Copy out word for word the stretch of lines from the one containing "ashes are filtered" through the final line, omitting the pictures.

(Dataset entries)
______
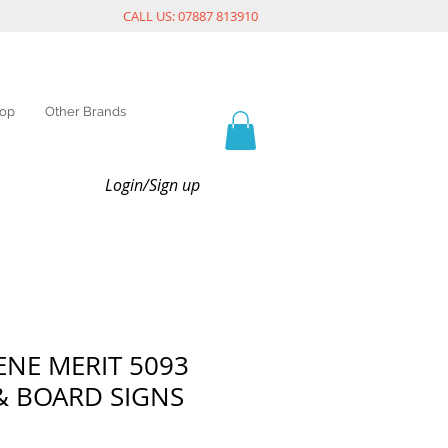
CALL US: 07887 813910
op
Other Brands
Login/Sign up
NE MERIT 5093
& BOARD SIGNS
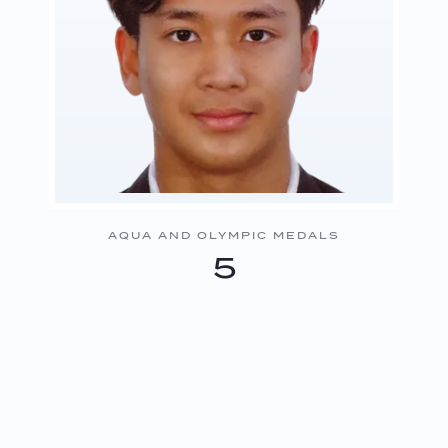
AQUA AND OLYMPIC MEDALS
5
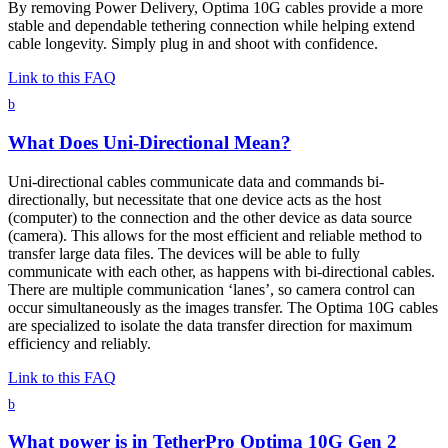
By removing Power Delivery, Optima 10G cables provide a more
stable and dependable tethering connection while helping extend
cable longevity. Simply plug in and shoot with confidence.
Link to this FAQ
b
What Does Uni-Directional Mean?
Uni-directional cables communicate data and commands bi-
directionally, but necessitate that one device acts as the host
(computer) to the connection and the other device as data source
(camera). This allows for the most efficient and reliable method to
transfer large data files. The devices will be able to fully
communicate with each other, as happens with bi-directional cables.
There are multiple communication ‘lanes’, so camera control can
occur simultaneously as the images transfer. The Optima 10G cables
are specialized to isolate the data transfer direction for maximum
efficiency and reliably.
Link to this FAQ
b
What power is in TetherPro Optima 10G Gen 2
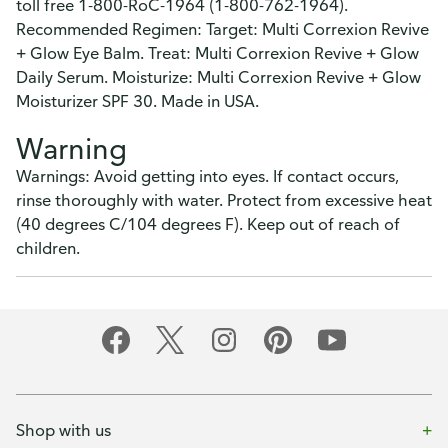
toll free 1-800-RoC-1964 (1-800-762-1964).
Recommended Regimen: Target: Multi Correxion Revive
+ Glow Eye Balm. Treat: Multi Correxion Revive + Glow
Daily Serum. Moisturize: Multi Correxion Revive + Glow
Moisturizer SPF 30. Made in USA.
Warning
Warnings: Avoid getting into eyes. If contact occurs,
rinse thoroughly with water. Protect from excessive heat
(40 degrees C/104 degrees F). Keep out of reach of
children.
Shop with us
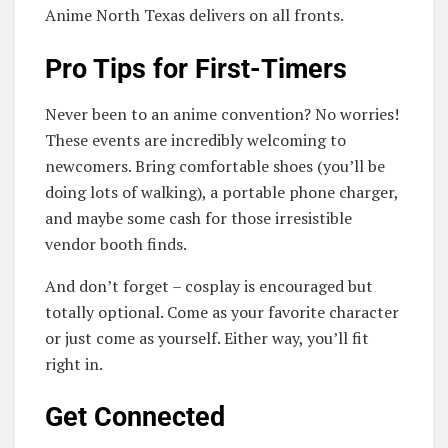
Anime North Texas delivers on all fronts.
Pro Tips for First-Timers
Never been to an anime convention? No worries!
These events are incredibly welcoming to
newcomers. Bring comfortable shoes (you’ll be
doing lots of walking), a portable phone charger,
and maybe some cash for those irresistible
vendor booth finds.
And don’t forget – cosplay is encouraged but
totally optional. Come as your favorite character
or just come as yourself. Either way, you’ll fit
right in.
Get Connected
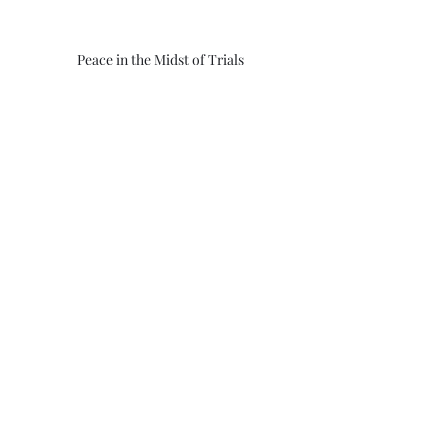
Peace in the Midst of Trials
God
Jesus
Savior
Father
Israel
China
Russia
peace
United States
Christian
Faith
trials
Morning Thoughts With Darrell
Recent Posts
See All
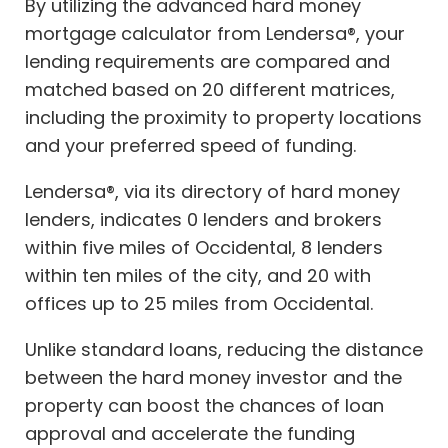
By utilizing the advanced hard money
mortgage calculator from Lendersa®, your
lending requirements are compared and
matched based on 20 different matrices,
including the proximity to property locations
and your preferred speed of funding.
Lendersa®, via its directory of hard money
lenders, indicates 0 lenders and brokers
within five miles of Occidental, 8 lenders
within ten miles of the city, and 20 with
offices up to 25 miles from Occidental.
Unlike standard loans, reducing the distance
between the hard money investor and the
property can boost the chances of loan
approval and accelerate the funding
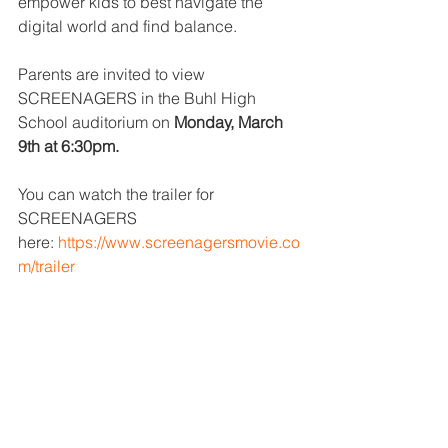
empower kids to best navigate the 
digital world and find balance.
Parents are invited to view 
SCREENAGERS in the Buhl High 
School auditorium on 
Monday, March 
9th at 6:30pm.
You can watch the trailer for 
SCREENAGERS 
here: 
https://www.screenagersmovie.co
m/trailer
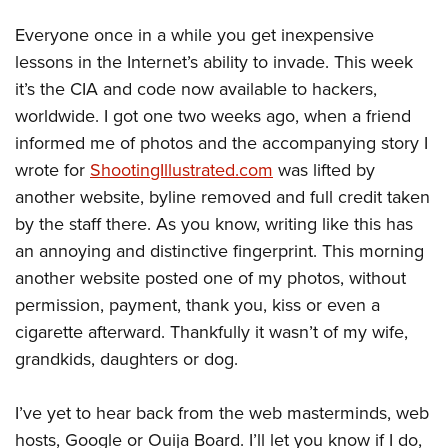
Everyone once in a while you get inexpensive
lessons in the Internet’s ability to invade. This week
it’s the CIA and code now available to hackers,
worldwide. I got one two weeks ago, when a friend
informed me of photos and the accompanying story I
wrote for
ShootingIllustrated.com
was lifted by
another website, byline removed and full credit taken
by the staff there. As you know, writing like this has
an annoying and distinctive fingerprint. This morning
another website posted one of my photos, without
permission, payment, thank you, kiss or even a
cigarette afterward. Thankfully it wasn’t of my wife,
grandkids, daughters or dog.
I’ve yet to hear back from the web masterminds, web
hosts, Google or Ouija Board. I’ll let you know if I do,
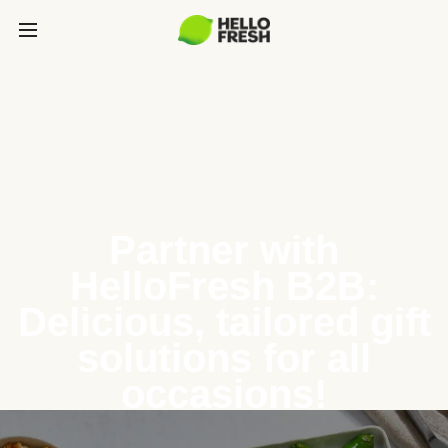
Partner with
HelloFresh B2B:
Delicious, tailored gift
solutions for all
occasions!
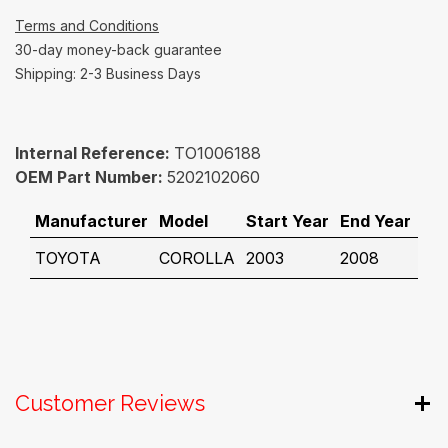
Terms and Conditions
30-day money-back guarantee
Shipping: 2-3 Business Days
Internal Reference:
TO1006188
OEM Part Number:
5202102060
Manufacturer
Model
Start Year
End Year
TOYOTA
COROLLA
2003
2008
Customer Reviews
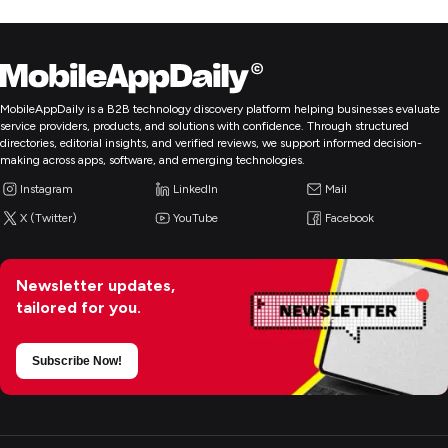
MobileAppDaily is a B2B technology discovery platform helping businesses evaluate
service providers, products, and solutions with confidence. Through structured
directories, editorial insights, and verified reviews, we support informed decision-
making across apps, software, and emerging technologies.
Instagram
LinkedIn
Mail
X (Twitter)
YouTube
Facebook
Newsletter updates,
tailored for you.
Subscribe Now!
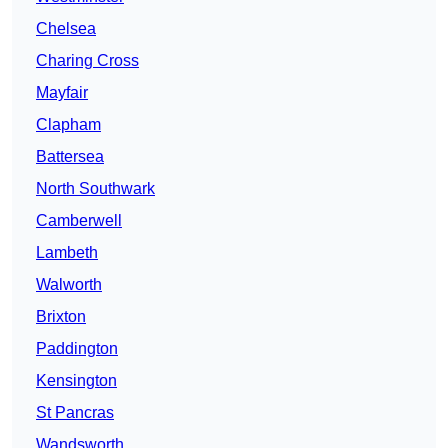
Chelsea
Charing Cross
Mayfair
Clapham
Battersea
North Southwark
Camberwell
Lambeth
Walworth
Brixton
Paddington
Kensington
St Pancras
Wandsworth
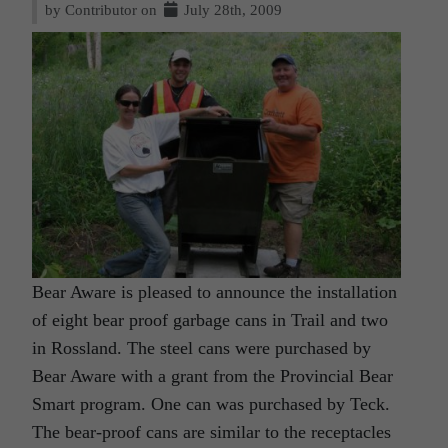
by Contributor on
July 28th, 2009
Bear Aware is pleased to announce the installation
of eight bear proof garbage cans in Trail and two
in Rossland. The steel cans were purchased by
Bear Aware with a grant from the Provincial Bear
Smart program. One can was purchased by Teck.
The bear-proof cans are similar to the receptacles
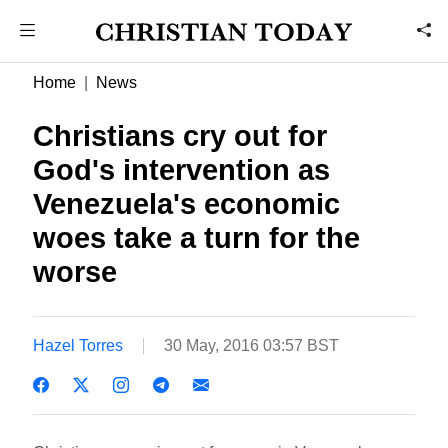
Home
News
Christians cry out for
God's intervention as
Venezuela's economic
woes take a turn for the
worse
Hazel Torres
30 May, 2016 03:57 BST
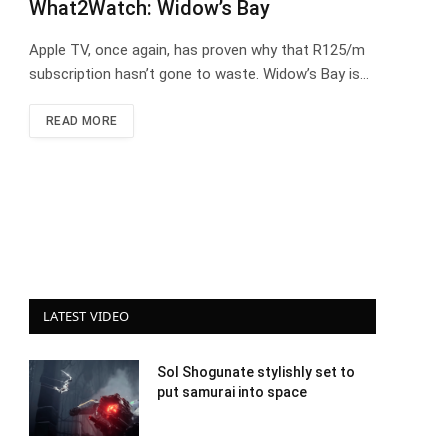
What2Watch: Widow’s Bay
Apple TV, once again, has proven why that R125/m
subscription hasn’t gone to waste. Widow’s Bay is…
READ MORE
LATEST VIDEO
Sol Shogunate stylishly set to
put samurai into space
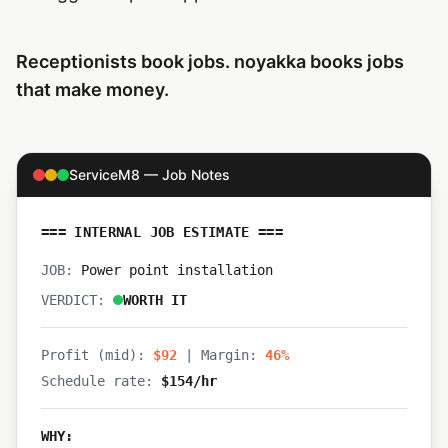
Receptionists book jobs. noyakka books jobs
that make money.
ServiceM8 — Job Notes
=== INTERNAL JOB ESTIMATE ===
JOB:
Power point installation
VERDICT:
WORTH IT
Profit (mid):
$92
|
Margin:
46%
Schedule rate:
$154/hr
WHY:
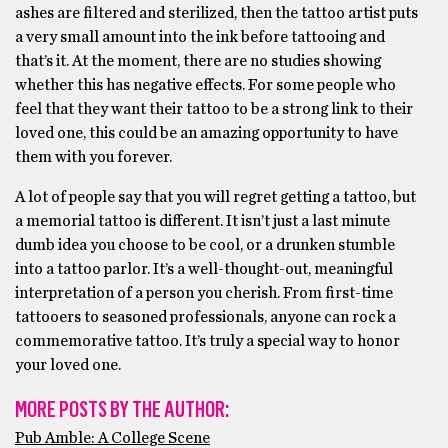
ashes are filtered and sterilized, then the tattoo artist puts
a very small amount into the ink before tattooing and
that’s it. At the moment, there are no studies showing
whether this has negative effects. For some people who
feel that they want their tattoo to be a strong link to their
loved one, this could be an amazing opportunity to have
them with you forever.
A lot of people say that you will regret getting a tattoo, but
a memorial tattoo is different. It isn’t just a last minute
dumb idea you choose to be cool, or a drunken stumble
into a tattoo parlor. It’s a well-thought-out, meaningful
interpretation of a person you cherish. From first-time
tattooers to seasoned professionals, anyone can rock a
commemorative tattoo. It’s truly a special way to honor
your loved one.
MORE POSTS BY THE AUTHOR:
Pub Amble: A College Scene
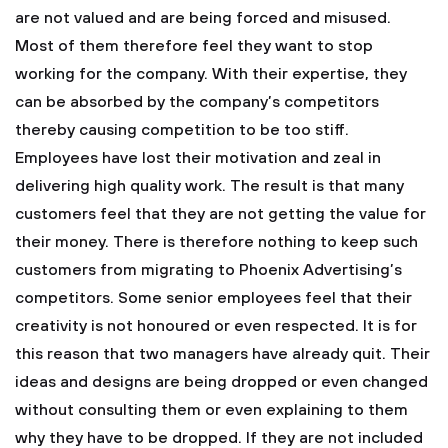
are not valued and are being forced and misused.
Most of them therefore feel they want to stop
working for the company. With their expertise, they
can be absorbed by the company’s competitors
thereby causing competition to be too stiff.
Employees have lost their motivation and zeal in
delivering high quality work. The result is that many
customers feel that they are not getting the value for
their money. There is therefore nothing to keep such
customers from migrating to Phoenix Advertising’s
competitors.
Some senior employees feel that their
creativity is not honoured or even respected. It is for
this reason that two managers have already quit. Their
ideas and designs are being dropped or even changed
without consulting them or even explaining to them
why they have to be dropped. If they are not included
______
**EXERCISE SOLUTION:**
ashes are filtered and sterilized, then the tattoo artist puts
a very small amount into the ink before tattooing and
that’s it. At the moment, there are no studies showing
whether this has negative effects. For some people who
feel that they want their tattoo to be a strong link to their
loved one, this could be an amazing opportunity to have
them with you forever.
A lot of people say that you will regret getting a tattoo, but
a memorial tattoo is different. It isn’t just a last minute
dumb idea you choose to be cool, or a drunken stumble
into a tattoo parlor. It’s a well-thought-out, meaningful
interpretation of a person you cherish. From first-time
tattooers to seasoned professionals, anyone can rock a
commemorative tattoo. It’s truly a special way to honor
your loved one.
MORE POSTS BY THE AUTHOR:
Pub Amble: A College Scene
are not valued and are being forced and misused.
Most of them therefore feel they want to stop
working for the company. With their expertise, they
can be absorbed by the company’s competitors
thereby causing competition to be too stiff.
Employees have lost their motivation and zeal in
delivering high quality work. The result is that many
customers feel that they are not getting the value for
their money. There is therefore nothing to keep such
customers from migrating to Phoenix Advertising’s
competitors.
Some senior employees feel that their
creativity is not honoured or even respected. It is for
this reason that two managers have already quit. Their
ideas and designs are being dropped or even changed
without consulting them or even explaining to them
why they have to be dropped. If they are not included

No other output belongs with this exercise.